Embora a proposta tenha sido recusada pela PF, a Procuradoria-Geral da República (PGR) ainda poderá analisar, individualmente, a possibilidade de um acordo. Até o momento, o órgão não se manifestou oficialmente sobre o tema.
As negociações vinham sendo conduzidas de forma conjunta entre a PF e a PGR. Segundo investigadores, o material apresentado pela defesa acrescentava pouco às informações já reunidas pela corporação. A avaliação interna da PF é de que Vorcaro estaria agindo para proteger pessoas próximas.
Durante as investigações, a Polícia Federal apreendeu mais de oito celulares pertencentes ao banqueiro. A perícia inicial em parte dos aparelhos teria apontado indícios de que o suposto esquema investigado ultrapassa fraudes financeiras, envolvendo suspeitas de corrupção, organização criminosa e o uso de uma milícia privada para atacar adversários e acessar dados sigilosos.
Na terça-feira (19), após pedido da PF, Vorcaro foi transferido para uma cela comum na Superintendência da Polícia Federal, em Brasília, onde ficará submetido às regras internas da corporação, inclusive no que diz respeito ao recebimento de visitas de advogados.

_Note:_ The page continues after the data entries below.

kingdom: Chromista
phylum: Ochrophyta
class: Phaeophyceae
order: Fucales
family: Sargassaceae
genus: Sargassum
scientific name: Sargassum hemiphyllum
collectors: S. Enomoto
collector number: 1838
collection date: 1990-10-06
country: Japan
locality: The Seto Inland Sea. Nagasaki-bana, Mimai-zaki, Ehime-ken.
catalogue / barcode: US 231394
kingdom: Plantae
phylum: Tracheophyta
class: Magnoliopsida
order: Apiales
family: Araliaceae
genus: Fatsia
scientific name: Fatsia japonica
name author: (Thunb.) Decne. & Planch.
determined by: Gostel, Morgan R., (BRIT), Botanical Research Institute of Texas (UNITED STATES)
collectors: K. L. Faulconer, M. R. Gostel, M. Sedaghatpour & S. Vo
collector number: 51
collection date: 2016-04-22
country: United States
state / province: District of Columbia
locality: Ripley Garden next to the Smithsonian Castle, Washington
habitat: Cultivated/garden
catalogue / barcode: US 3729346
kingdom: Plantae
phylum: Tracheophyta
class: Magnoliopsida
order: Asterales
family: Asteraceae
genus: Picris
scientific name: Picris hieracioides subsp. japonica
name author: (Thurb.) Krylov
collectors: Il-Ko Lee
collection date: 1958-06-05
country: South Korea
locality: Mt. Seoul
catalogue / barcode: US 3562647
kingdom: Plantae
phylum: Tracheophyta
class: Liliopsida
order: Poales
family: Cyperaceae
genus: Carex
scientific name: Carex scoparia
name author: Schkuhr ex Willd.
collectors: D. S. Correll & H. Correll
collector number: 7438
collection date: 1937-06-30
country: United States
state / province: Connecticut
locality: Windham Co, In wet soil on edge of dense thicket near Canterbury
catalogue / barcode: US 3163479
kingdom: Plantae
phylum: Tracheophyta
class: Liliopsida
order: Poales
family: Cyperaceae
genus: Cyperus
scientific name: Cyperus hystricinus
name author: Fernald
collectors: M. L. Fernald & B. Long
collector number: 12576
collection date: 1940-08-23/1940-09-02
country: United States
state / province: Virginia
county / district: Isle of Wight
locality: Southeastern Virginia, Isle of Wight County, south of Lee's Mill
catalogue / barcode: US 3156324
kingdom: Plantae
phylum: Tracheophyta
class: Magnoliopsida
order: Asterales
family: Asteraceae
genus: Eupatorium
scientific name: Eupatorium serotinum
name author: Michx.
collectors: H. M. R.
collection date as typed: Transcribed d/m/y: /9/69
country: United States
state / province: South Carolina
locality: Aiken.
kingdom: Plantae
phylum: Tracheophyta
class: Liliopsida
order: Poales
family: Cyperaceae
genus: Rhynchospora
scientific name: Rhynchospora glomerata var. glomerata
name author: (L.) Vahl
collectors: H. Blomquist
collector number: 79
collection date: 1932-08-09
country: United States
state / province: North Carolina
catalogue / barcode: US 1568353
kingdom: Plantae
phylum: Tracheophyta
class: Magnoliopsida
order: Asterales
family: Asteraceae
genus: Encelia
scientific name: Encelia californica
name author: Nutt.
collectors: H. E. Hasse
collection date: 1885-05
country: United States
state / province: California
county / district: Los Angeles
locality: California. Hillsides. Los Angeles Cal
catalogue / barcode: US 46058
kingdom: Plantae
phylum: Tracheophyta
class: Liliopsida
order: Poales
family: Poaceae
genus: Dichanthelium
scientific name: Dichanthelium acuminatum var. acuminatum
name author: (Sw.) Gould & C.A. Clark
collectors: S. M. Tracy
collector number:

Antes, ele estava alojado em uma sala com características de “sala de Estado-Maior”, espaço anteriormente utilizado para a custódia do ex-presidente Jair Bolsonaro (PL), durante o cumprimento da pena relacionada à “trama golpista”, entre novembro de 2025 e janeiro deste ano.
Vorcaro havia sido transferido, em 19 de março, da Penitenciária Federal de Brasília para a Superintendência da Polícia Federal, localizada no centro da capital federal. Um dia antes da transferência, a defesa do banqueiro procurou a PF para informar o interesse do investigado em firmar um acordo de delação premiada.
Na mesma data, Vorcaro assinou um termo de confidencialidade, abrindo caminho para a negociação do acordo. No início deste mês, a defesa concluiu os anexos da proposta de delação premiada, e o material foi entregue às autoridades em um pen drive.